# Titanic with random forests

Looking at the [titanic](https://www.kaggle.com/competitions/titanic) kaggle competition using random forests.

## Data

In [1]:
from fastai.imports import *

frames = pd.read_csv("data/titanic/train.csv")
test_frames = pd.read_csv("data/titanic/test.csv")
modes = frames.mode().iloc[0]

In [2]:
# Split frames into train and validation
from numpy import random
from sklearn.model_selection import train_test_split

random.seed(42)
train_frames, val_frames = train_test_split(frames, test_size=0.25)

In [3]:
# Lets list our different variables and how we will treat them

cats = ["Sex", "Embarked"]  # Categorical
conts = ["Age", "SibSp", "Parch", "LogFare", "Pclass"]  # Continuous, node Pclass is in here
dep = "Survived"  # Dependent

In [4]:
# Process the data
# Random forests dont need dummy variables so we convert them to pandas categorical vars
# This is just a number with a lookup back to the string, we then use that the replace the numbers


def process_data(frames):
    frames["Fare"] = frames.Fare.fillna(0)
    frames.fillna(modes, inplace=True)
    frames["LogFare"] = np.log1p(frames.Fare)
    frames["Embarked"] = pd.Categorical(frames.Embarked)
    frames["Sex"] = pd.Categorical(frames.Sex)

    frames[cats] = frames[cats].apply(lambda x: x.cat.codes)


process_data(train_frames)
process_data(val_frames)
process_data(test_frames)

train_frames.head()

Unnamed: 0,PassengerId,Survived,Pclass,Name,Sex,Age,SibSp,Parch,Ticket,Fare,Cabin,Embarked,LogFare
298,299,1,1,"Saalfeld, Mr. Adolphe",1,24.0,0,0,19988,30.5,C106,2,3.449988
884,885,0,3,"Sutehall, Mr. Henry Jr",1,25.0,0,0,SOTON/OQ 392076,7.05,B96 B98,2,2.085672
247,248,1,2,"Hamalainen, Mrs. William (Anna)",0,24.0,0,2,250649,14.5,B96 B98,2,2.74084
478,479,0,3,"Karlsson, Mr. Nils August",1,22.0,0,0,350060,7.5208,B96 B98,2,2.14251
305,306,1,1,"Allison, Master. Hudson Trevor",1,0.92,1,2,113781,151.55,C22 C26,2,5.027492


## Binary splits

Random forests are build from decision trees, to make a decision tree we need to create a binary split.

A binary split is where you group rows based on if they are above or below some threshold of some column. eg. Male/Female. In our data set a lot more women (70%) survived than men (20%). So we could make a model that just says all women survive.

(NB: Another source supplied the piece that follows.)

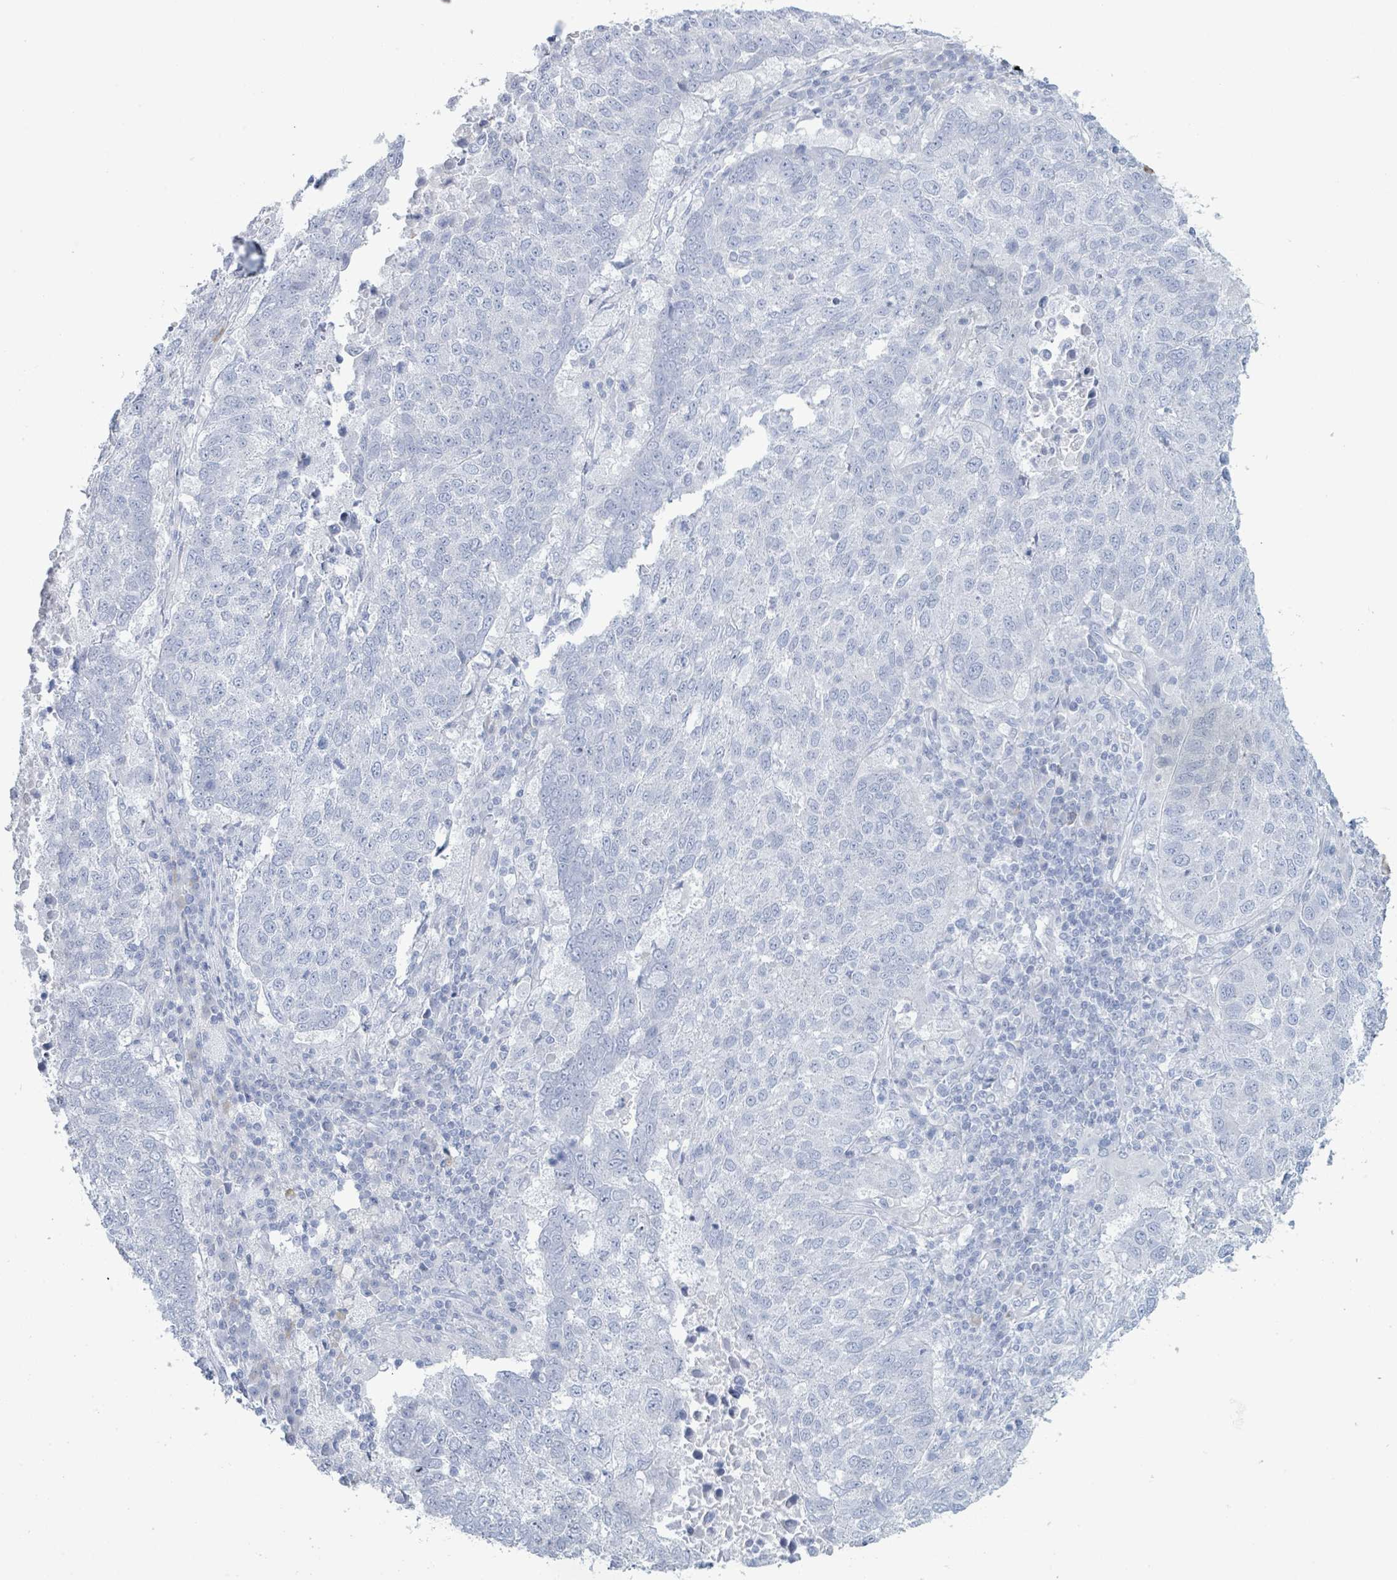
{"staining": {"intensity": "negative", "quantity": "none", "location": "none"}, "tissue": "lung cancer", "cell_type": "Tumor cells", "image_type": "cancer", "snomed": [{"axis": "morphology", "description": "Squamous cell carcinoma, NOS"}, {"axis": "topography", "description": "Lung"}], "caption": "The immunohistochemistry (IHC) photomicrograph has no significant positivity in tumor cells of lung cancer (squamous cell carcinoma) tissue.", "gene": "PGA3", "patient": {"sex": "male", "age": 73}}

How good would this model be?

In [5]:
from sklearn.metrics import mean_absolute_error


# Function to split out indeps (x) and dependent (y) vars as separate tuples
def get_xy(frame):
    x = frame[cats + conts].copy()
    y = frame[dep] if dep in frame else None
    return x, y


train_x, train_y = get_xy(train_frames)
val_x, val_y = get_xy(val_frames)

In [6]:
# Apparently not that bad
preds = val_x.Sex == 0
mean_absolute_error(val_y, preds)

0.21524663677130046

What about splitting on a continuous column like LogFare. Did people who paid more survive more?

In [7]:
# Less good but not that bad
thresh = 2.7  # Avg of survivors was 2.5
preds = val_x.LogFare > thresh
mean_absolute_error(val_y, preds)

0.336322869955157

In [8]:
# Lets find a way to score any split
# The score will be how well the split creates 2 groups that are similar/dissimilar
# We'll get the std deviation of the dep var of the each side of the split


def side_score(side, y):
    total = side.sum()
    if total <= 1:
        return 0

    return y[side].std() * total


def score(col, y, split):
    lhs = col <= split
    rhs = ~lhs

    return (side_score(lhs, y) + side_score(rhs, y)) / len(y)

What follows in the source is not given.